--- Data in this exercise Enclosed Below ---

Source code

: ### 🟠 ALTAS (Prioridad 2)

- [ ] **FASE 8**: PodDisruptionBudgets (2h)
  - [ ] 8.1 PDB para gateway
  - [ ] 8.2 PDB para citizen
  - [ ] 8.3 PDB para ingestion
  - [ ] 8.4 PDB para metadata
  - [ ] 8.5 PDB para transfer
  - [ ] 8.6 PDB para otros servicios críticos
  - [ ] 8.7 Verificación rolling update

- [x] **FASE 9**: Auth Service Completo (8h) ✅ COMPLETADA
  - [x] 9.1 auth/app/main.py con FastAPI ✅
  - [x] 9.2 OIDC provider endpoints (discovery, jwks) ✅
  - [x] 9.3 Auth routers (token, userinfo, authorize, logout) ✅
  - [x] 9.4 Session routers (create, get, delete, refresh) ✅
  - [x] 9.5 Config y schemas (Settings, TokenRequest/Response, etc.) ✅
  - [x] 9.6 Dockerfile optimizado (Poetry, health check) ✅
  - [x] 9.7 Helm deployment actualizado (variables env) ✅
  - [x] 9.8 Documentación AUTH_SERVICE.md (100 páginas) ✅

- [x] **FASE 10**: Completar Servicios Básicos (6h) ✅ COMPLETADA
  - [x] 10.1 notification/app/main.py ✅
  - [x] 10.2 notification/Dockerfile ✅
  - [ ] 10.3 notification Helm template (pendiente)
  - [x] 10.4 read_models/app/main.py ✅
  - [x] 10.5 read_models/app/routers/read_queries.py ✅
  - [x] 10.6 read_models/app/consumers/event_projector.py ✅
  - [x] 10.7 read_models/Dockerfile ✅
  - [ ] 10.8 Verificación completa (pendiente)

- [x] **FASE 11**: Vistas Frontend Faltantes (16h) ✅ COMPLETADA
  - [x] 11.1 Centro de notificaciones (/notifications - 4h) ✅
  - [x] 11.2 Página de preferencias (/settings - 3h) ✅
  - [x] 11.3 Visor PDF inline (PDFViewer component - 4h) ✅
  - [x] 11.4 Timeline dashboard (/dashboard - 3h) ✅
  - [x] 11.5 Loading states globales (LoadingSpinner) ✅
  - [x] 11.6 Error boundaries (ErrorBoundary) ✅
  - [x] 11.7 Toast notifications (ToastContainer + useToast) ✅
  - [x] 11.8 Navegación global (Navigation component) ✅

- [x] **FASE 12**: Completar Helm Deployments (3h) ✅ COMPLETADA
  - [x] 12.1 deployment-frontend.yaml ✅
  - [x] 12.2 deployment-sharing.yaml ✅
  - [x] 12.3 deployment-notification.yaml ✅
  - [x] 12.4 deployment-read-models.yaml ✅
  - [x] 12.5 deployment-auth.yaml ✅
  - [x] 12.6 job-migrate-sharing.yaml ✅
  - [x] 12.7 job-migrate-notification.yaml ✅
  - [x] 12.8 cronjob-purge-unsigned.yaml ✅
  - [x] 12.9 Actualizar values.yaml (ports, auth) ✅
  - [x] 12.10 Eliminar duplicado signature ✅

--- End of Enclosed Data in this exercise ---

> [What you are asked to do] Only the lines above, from the first through the one holding "- [ ] 8.5 PDB para transfer", are to be output, and they must be copied exactly.

> [Answer section]
Source code

: ### 🟠 ALTAS (Prioridad 2)

- [ ] **FASE 8**: PodDisruptionBudgets (2h)
  - [ ] 8.1 PDB para gateway
  - [ ] 8.2 PDB para citizen
  - [ ] 8.3 PDB para ingestion
  - [ ] 8.4 PDB para metadata
  - [ ] 8.5 PDB para transfer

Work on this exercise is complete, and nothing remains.